I have a page with 3 frames, 3 vertical frames, topF, middleF and bottonF.

The middleF frame have links that opens pop up windows. topF frame have a function inside of it that i want to call via the pop up window or the middleF frame, but unfortunatelly im getting error when i try to use window.topF.document.myfunction().

Why? How can it work for the pop up and frames to call a function into another frame?

Thanks!
Ryu

cheesebagpipe
05-10-2003, 12:37 AM
From the pop-up window:

if (opener && !opener.closed) opener.top.topF.myfunction()

From 'middleF':

top.topF.myfunction()

Remember: a function runs in the window where it is defined, not where you call it from.

ryubr
05-10-2003, 01:37 AM
Thank you very much for the help!!!

If its not an abuse.... a question:

On my topF frame i want to get the location href of the middleF frame, it works one time only, if the page f the middleF frame changes the script cant get it anymore and return error :(

function checkURL()
{
theURL = top.middleF.location
alert(theURL)
setTimeout("checkURL;", 1500);
}

why this? Why after the middleF have a new page the function can't get the location anymore? The idea is to get the url and set it to a variable that i will compare everytime that the function executes, if the "current" url is equel to the last one i increase a var, if that var be bigger than a value i will redirect the user (like a session control), but if the url is different i will set that var =0 and set the new value of the var with the last url.

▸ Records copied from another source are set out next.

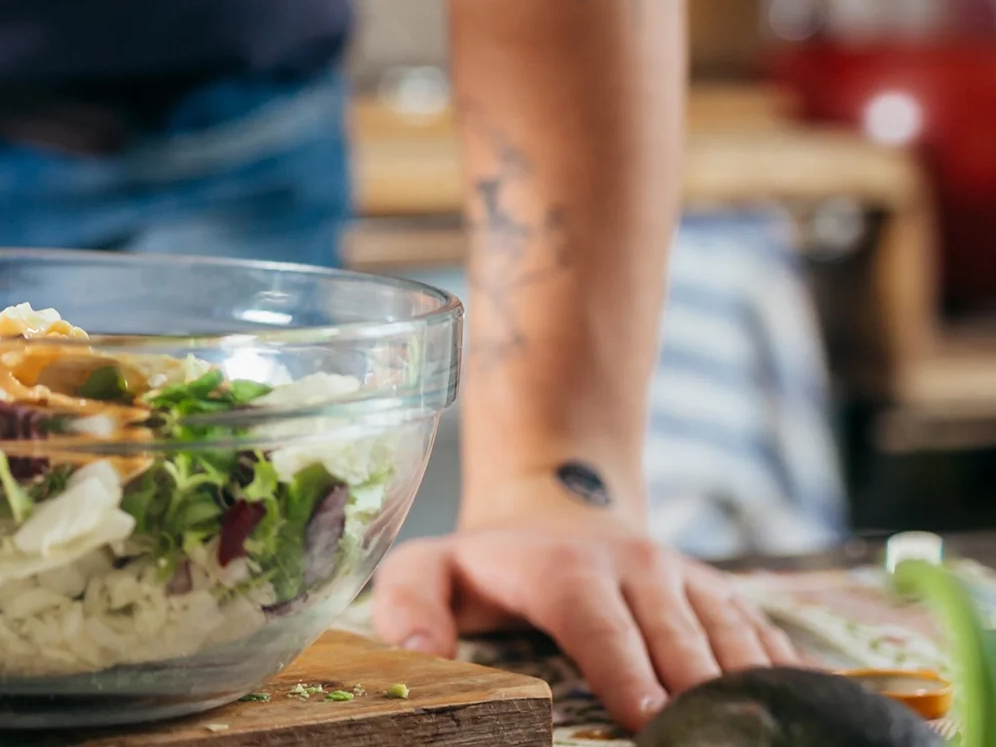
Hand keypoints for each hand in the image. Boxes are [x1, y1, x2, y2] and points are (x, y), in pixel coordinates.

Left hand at [371, 508, 802, 730]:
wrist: (556, 502)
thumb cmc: (489, 561)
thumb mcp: (427, 569)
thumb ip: (408, 604)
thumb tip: (416, 651)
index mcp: (565, 570)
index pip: (600, 624)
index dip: (626, 670)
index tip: (649, 716)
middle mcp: (636, 569)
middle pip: (677, 638)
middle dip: (698, 695)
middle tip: (713, 740)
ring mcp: (686, 580)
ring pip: (732, 636)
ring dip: (753, 687)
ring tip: (770, 732)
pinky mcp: (719, 594)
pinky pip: (765, 633)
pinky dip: (792, 671)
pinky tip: (815, 710)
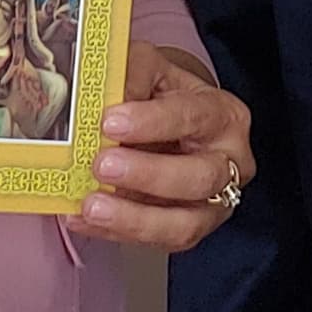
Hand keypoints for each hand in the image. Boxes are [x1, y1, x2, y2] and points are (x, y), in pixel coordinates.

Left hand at [81, 46, 255, 253]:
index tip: (110, 122)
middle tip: (102, 164)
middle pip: (199, 177)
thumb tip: (102, 102)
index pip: (194, 117)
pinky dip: (115, 233)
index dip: (153, 122)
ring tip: (91, 206)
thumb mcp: (148, 69)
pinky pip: (155, 242)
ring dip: (134, 218)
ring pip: (184, 224)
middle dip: (148, 174)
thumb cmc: (160, 94)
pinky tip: (82, 218)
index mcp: (223, 114)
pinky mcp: (187, 230)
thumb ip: (129, 76)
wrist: (167, 122)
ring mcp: (213, 204)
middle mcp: (228, 163)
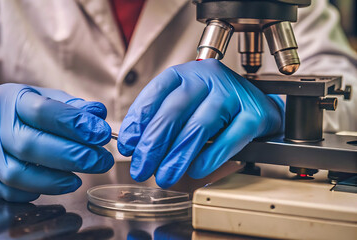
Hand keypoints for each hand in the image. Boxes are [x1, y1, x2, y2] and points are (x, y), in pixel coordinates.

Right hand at [0, 83, 113, 201]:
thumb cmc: (19, 113)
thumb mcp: (43, 98)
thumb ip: (71, 107)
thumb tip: (98, 114)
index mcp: (11, 99)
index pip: (43, 111)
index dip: (75, 124)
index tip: (101, 134)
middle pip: (31, 145)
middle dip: (73, 156)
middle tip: (101, 160)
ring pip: (18, 174)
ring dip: (56, 180)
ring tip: (79, 178)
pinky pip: (11, 192)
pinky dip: (38, 190)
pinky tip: (57, 183)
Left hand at [118, 59, 283, 187]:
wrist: (258, 105)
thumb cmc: (214, 107)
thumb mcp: (184, 105)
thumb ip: (160, 119)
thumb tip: (135, 146)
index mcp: (186, 74)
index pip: (155, 94)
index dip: (138, 122)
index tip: (128, 146)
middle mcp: (208, 77)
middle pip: (174, 112)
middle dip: (153, 146)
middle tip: (141, 169)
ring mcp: (233, 94)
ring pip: (198, 127)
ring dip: (177, 157)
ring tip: (165, 176)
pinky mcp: (253, 114)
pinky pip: (228, 139)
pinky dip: (209, 158)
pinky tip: (196, 170)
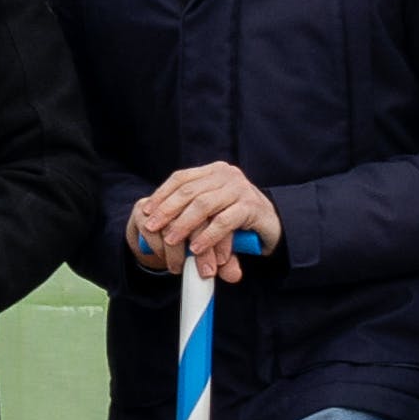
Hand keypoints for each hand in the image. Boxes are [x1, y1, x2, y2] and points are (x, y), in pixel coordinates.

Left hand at [126, 165, 277, 273]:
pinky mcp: (251, 207)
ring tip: (171, 240)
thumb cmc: (235, 219)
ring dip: (184, 225)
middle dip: (167, 210)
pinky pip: (223, 221)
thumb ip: (188, 210)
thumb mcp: (211, 210)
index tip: (146, 211)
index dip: (161, 195)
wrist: (272, 225)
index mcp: (214, 171)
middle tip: (152, 227)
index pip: (181, 178)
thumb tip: (149, 221)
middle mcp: (227, 175)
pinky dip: (207, 236)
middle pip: (189, 191)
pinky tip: (196, 248)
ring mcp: (240, 189)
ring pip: (204, 205)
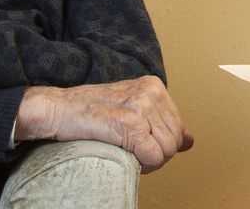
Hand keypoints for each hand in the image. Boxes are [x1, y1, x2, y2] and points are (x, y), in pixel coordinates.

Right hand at [15, 76, 192, 172]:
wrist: (58, 109)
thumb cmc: (91, 111)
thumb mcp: (132, 108)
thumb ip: (162, 121)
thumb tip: (191, 140)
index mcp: (154, 85)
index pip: (178, 128)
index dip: (159, 143)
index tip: (137, 140)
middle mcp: (151, 91)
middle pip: (174, 141)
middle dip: (156, 154)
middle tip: (130, 149)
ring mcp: (141, 106)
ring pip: (167, 151)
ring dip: (148, 160)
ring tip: (126, 150)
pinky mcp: (131, 124)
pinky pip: (154, 157)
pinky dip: (142, 164)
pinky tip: (124, 154)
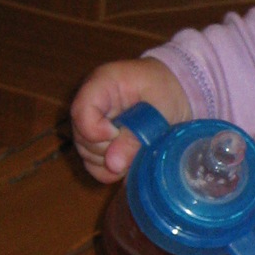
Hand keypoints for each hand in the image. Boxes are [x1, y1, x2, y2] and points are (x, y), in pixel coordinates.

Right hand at [70, 58, 191, 182]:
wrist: (174, 91)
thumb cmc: (166, 91)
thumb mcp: (160, 108)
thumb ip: (136, 135)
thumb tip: (113, 165)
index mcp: (101, 84)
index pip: (81, 112)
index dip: (96, 131)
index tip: (117, 134)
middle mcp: (89, 103)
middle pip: (82, 137)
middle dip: (109, 149)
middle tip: (136, 141)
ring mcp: (90, 123)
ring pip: (87, 154)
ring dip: (113, 161)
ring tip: (137, 148)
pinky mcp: (97, 141)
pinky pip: (94, 165)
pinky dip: (112, 170)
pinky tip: (129, 160)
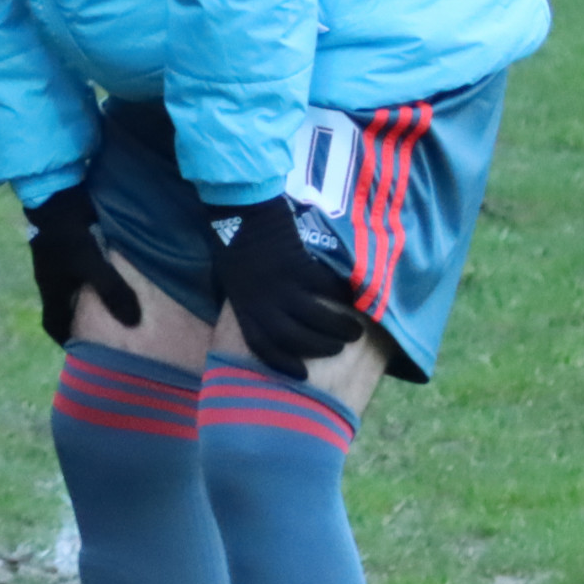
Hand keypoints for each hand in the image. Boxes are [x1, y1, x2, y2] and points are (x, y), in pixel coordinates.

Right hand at [20, 181, 141, 345]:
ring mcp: (59, 262)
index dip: (66, 341)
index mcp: (51, 289)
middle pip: (65, 308)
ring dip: (92, 298)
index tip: (83, 353)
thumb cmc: (68, 234)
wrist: (56, 194)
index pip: (53, 324)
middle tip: (107, 333)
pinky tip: (116, 275)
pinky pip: (83, 269)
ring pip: (75, 288)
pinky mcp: (70, 246)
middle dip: (83, 322)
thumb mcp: (91, 263)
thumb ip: (111, 290)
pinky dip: (97, 276)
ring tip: (117, 307)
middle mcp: (53, 278)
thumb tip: (133, 323)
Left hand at [211, 197, 362, 369]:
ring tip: (354, 332)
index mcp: (243, 307)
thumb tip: (261, 320)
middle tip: (340, 348)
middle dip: (321, 348)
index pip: (262, 345)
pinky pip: (325, 288)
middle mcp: (262, 302)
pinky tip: (351, 298)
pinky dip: (340, 295)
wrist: (240, 209)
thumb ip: (245, 302)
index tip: (302, 374)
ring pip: (315, 318)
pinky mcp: (298, 265)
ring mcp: (281, 285)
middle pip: (295, 338)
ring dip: (338, 328)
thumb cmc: (232, 244)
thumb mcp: (228, 280)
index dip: (282, 363)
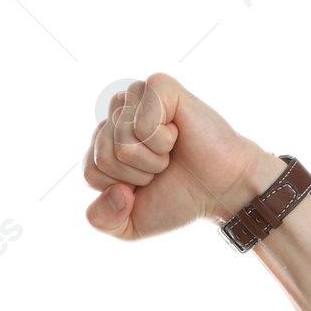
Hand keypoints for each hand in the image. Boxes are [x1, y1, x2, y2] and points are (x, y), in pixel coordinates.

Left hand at [83, 73, 282, 240]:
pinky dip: (161, 141)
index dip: (119, 190)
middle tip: (161, 167)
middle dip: (135, 175)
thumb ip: (101, 220)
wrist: (219, 189)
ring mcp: (137, 97)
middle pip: (102, 156)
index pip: (90, 172)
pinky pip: (140, 124)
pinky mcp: (158, 86)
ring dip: (150, 160)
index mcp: (105, 142)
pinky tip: (177, 135)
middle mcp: (117, 115)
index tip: (145, 184)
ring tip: (169, 153)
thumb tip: (114, 192)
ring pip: (120, 141)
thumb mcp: (129, 224)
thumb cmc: (177, 199)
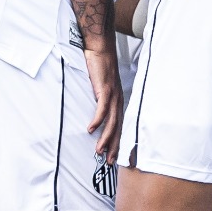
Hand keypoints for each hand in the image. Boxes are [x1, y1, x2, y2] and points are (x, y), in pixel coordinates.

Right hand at [82, 42, 123, 163]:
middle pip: (118, 128)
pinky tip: (91, 129)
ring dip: (105, 137)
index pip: (120, 126)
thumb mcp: (101, 87)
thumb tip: (92, 113)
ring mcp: (113, 95)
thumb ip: (99, 99)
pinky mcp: (105, 89)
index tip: (114, 156)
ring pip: (111, 122)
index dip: (118, 142)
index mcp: (118, 101)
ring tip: (99, 150)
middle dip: (114, 146)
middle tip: (109, 161)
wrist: (100, 49)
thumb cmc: (99, 67)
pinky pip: (102, 108)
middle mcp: (118, 100)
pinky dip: (97, 120)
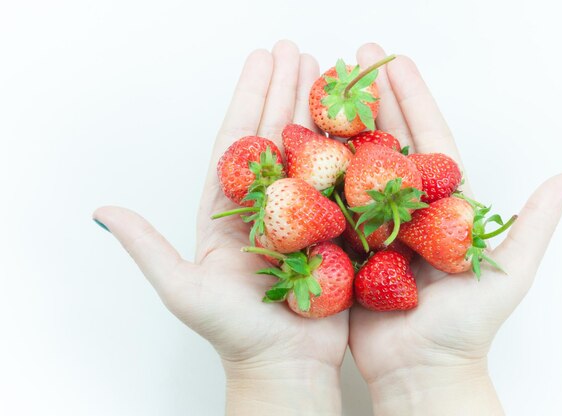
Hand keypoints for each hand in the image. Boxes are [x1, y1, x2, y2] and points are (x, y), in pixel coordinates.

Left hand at [93, 40, 344, 415]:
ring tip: (331, 74)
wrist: (284, 367)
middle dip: (287, 91)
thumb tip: (102, 211)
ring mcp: (304, 216)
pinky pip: (345, 185)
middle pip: (278, 137)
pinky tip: (361, 124)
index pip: (240, 142)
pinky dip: (352, 153)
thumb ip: (147, 246)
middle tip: (300, 51)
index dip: (250, 98)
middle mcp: (267, 207)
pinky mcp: (336, 231)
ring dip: (320, 113)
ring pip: (312, 154)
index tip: (263, 61)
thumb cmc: (234, 334)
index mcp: (230, 211)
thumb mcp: (183, 288)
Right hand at [347, 43, 561, 414]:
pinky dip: (311, 177)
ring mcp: (370, 226)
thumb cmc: (466, 328)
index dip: (411, 99)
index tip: (393, 63)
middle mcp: (403, 209)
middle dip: (368, 101)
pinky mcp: (343, 247)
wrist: (421, 371)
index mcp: (441, 205)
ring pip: (350, 169)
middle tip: (347, 61)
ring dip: (335, 130)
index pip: (427, 139)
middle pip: (384, 145)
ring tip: (316, 92)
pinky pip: (325, 207)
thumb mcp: (507, 272)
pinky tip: (296, 148)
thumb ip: (532, 223)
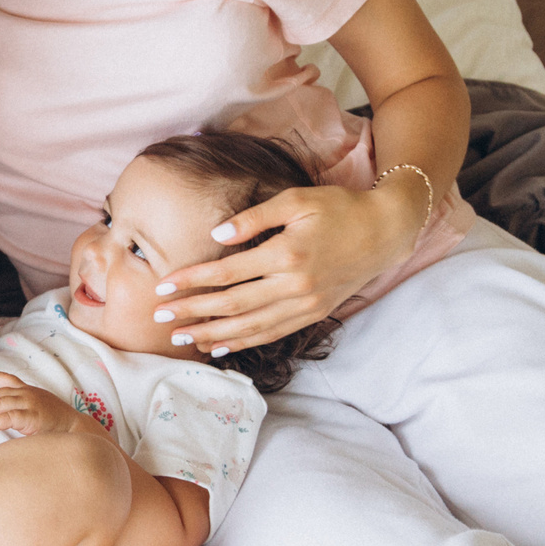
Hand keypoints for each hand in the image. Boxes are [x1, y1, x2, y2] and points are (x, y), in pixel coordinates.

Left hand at [0, 371, 88, 438]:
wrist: (77, 429)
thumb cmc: (56, 423)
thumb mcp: (37, 409)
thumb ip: (21, 409)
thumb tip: (2, 415)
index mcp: (28, 390)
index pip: (6, 379)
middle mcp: (26, 393)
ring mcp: (29, 403)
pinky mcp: (33, 417)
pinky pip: (9, 418)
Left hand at [148, 182, 418, 354]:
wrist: (385, 231)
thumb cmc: (338, 208)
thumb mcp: (297, 200)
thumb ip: (255, 218)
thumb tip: (217, 234)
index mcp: (287, 254)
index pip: (228, 272)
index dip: (193, 280)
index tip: (163, 286)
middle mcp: (296, 285)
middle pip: (233, 305)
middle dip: (193, 312)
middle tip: (159, 318)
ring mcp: (306, 304)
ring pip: (251, 326)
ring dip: (213, 334)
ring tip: (181, 338)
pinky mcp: (314, 313)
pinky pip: (273, 333)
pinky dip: (245, 341)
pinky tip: (220, 346)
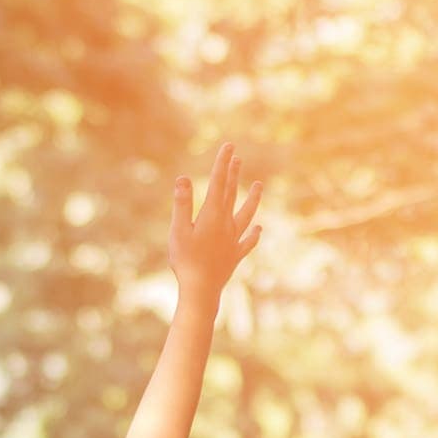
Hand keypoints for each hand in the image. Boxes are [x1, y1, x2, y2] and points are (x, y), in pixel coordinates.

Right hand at [170, 142, 263, 299]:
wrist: (201, 291)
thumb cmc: (186, 261)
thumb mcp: (178, 230)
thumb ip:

The idea is to have this to check the middleF frame location and if the user is "stoped" and not navigating.

Why the problem of after the middleF location change the function cant get it anymore? The frames remain there, nothing change, could you help me?

Thanks in advance!
Ryu



Originally posted by cheesebagpipe
From the pop-up window:

if (opener && !opener.closed) opener.top.topF.myfunction()

From 'middleF':

top.topF.myfunction()

Remember: a function runs in the window where it is defined, not where you call it from.